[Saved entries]
···

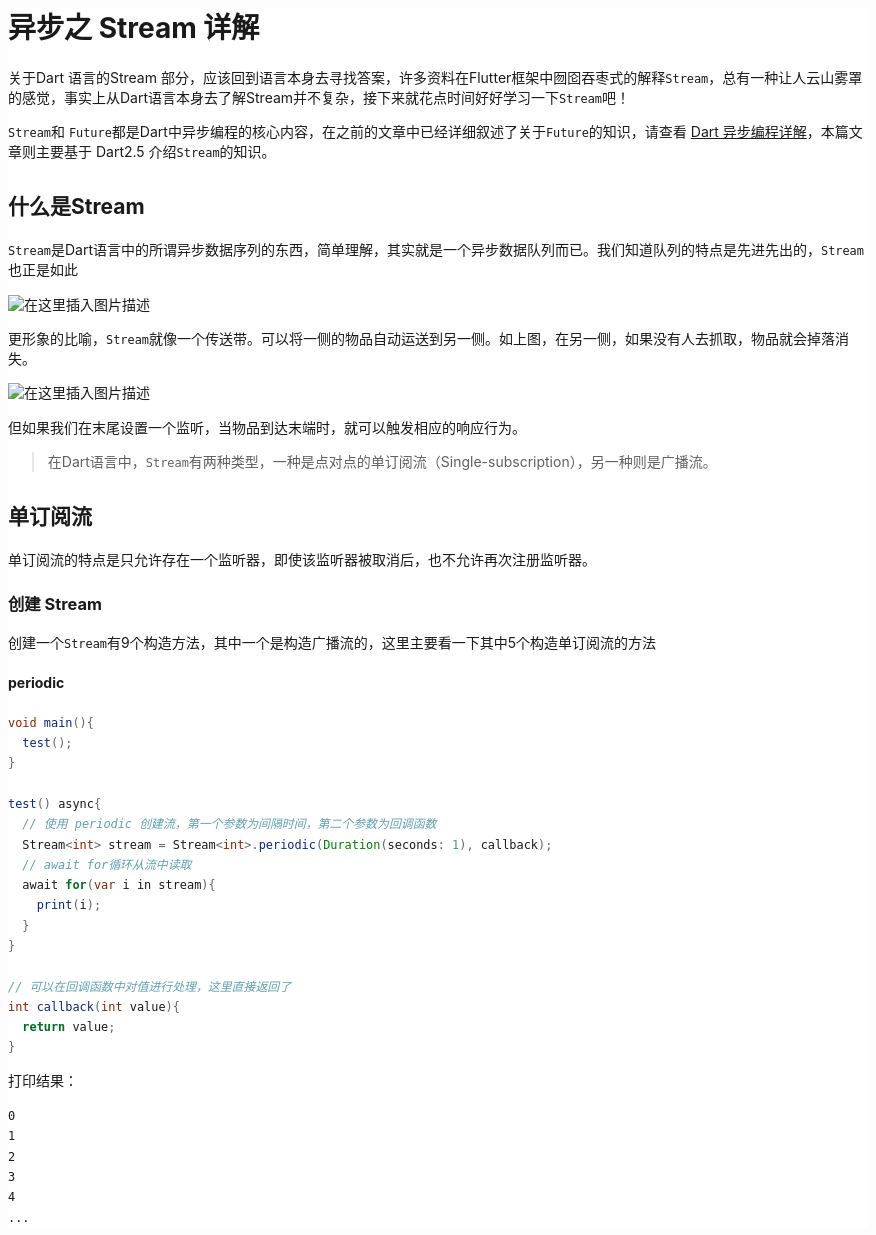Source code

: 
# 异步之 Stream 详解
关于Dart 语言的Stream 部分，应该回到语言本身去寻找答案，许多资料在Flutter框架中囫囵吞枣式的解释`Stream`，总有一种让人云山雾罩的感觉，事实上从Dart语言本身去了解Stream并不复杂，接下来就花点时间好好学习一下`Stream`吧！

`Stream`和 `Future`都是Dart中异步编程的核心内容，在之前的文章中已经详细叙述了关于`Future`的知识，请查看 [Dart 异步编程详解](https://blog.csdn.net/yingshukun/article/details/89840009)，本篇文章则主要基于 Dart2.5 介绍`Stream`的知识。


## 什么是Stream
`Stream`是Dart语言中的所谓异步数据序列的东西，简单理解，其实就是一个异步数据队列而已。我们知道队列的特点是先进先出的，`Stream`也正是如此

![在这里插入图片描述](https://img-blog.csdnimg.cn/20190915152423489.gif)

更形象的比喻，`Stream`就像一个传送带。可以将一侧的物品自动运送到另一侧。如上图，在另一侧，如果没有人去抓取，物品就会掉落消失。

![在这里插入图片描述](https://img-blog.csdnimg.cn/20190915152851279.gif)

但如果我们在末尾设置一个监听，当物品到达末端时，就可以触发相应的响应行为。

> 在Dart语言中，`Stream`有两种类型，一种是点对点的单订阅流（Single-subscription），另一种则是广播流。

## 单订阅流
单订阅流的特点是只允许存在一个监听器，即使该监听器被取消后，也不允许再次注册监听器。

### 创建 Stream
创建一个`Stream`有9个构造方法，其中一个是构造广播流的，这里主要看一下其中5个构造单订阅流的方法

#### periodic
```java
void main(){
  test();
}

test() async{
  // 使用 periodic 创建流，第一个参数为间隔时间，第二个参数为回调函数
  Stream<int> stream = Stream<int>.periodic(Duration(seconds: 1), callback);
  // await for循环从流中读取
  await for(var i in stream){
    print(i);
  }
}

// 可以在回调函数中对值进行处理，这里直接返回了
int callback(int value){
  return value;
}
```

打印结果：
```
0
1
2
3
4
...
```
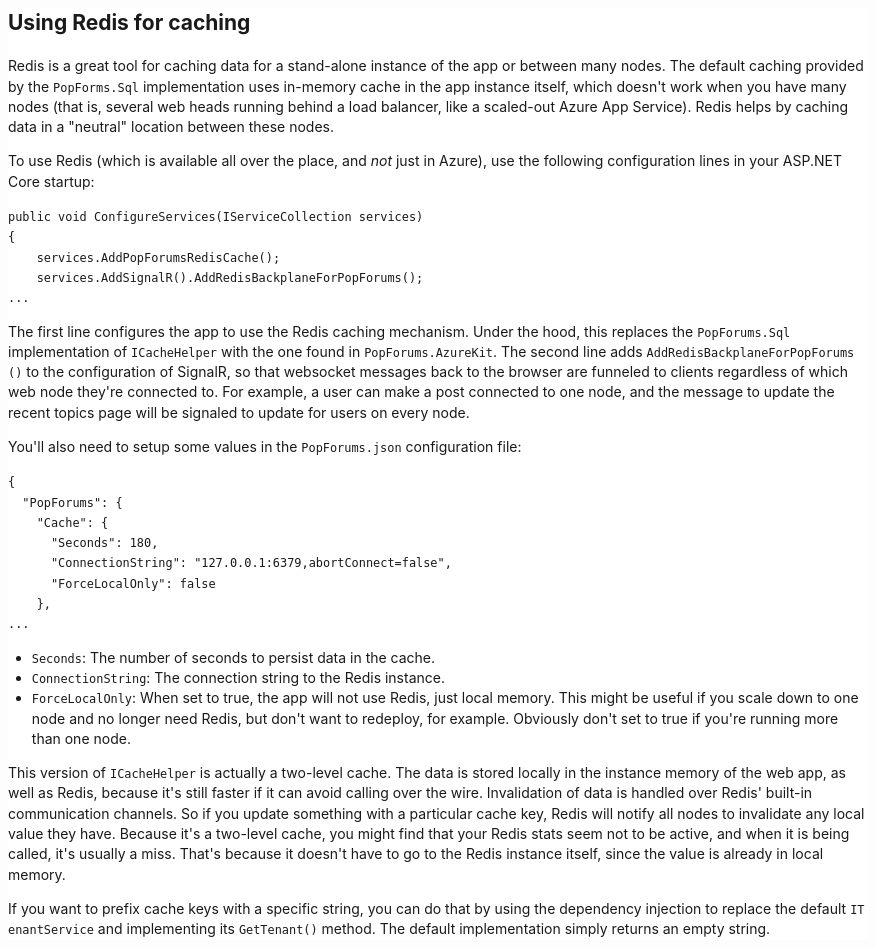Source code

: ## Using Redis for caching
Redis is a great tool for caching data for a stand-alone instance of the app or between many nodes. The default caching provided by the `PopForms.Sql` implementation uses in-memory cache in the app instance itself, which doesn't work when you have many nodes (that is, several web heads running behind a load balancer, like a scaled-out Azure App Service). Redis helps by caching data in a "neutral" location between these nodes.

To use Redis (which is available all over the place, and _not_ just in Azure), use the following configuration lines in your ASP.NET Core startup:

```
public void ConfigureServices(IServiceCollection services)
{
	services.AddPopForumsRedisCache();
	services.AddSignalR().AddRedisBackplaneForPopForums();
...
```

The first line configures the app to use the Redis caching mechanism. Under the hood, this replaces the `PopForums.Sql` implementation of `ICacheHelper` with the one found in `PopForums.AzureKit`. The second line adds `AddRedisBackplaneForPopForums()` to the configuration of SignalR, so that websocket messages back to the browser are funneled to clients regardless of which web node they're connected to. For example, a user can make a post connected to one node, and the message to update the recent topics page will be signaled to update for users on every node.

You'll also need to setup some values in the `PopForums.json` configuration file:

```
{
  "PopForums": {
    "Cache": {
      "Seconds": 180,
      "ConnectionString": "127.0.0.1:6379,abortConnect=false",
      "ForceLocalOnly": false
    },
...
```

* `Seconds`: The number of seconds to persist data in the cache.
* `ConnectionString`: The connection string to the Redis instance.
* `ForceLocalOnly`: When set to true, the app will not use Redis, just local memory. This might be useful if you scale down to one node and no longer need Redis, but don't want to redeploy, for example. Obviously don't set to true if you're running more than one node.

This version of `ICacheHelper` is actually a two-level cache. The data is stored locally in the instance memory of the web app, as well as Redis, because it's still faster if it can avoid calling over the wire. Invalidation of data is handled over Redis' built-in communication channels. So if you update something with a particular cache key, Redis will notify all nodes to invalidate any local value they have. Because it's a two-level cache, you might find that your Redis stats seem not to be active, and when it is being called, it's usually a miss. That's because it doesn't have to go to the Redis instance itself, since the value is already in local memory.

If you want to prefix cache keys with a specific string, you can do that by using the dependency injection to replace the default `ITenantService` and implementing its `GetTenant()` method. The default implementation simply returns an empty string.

···

The expected answer is a copy of each line above containing "periodic".

• [Task result]
#### periodic
  // 使用 periodic 创建流，第一个参数为间隔时间，第二个参数为回调函数
  Stream<int> stream = Stream<int>.periodic(Duration(seconds: 1), callback);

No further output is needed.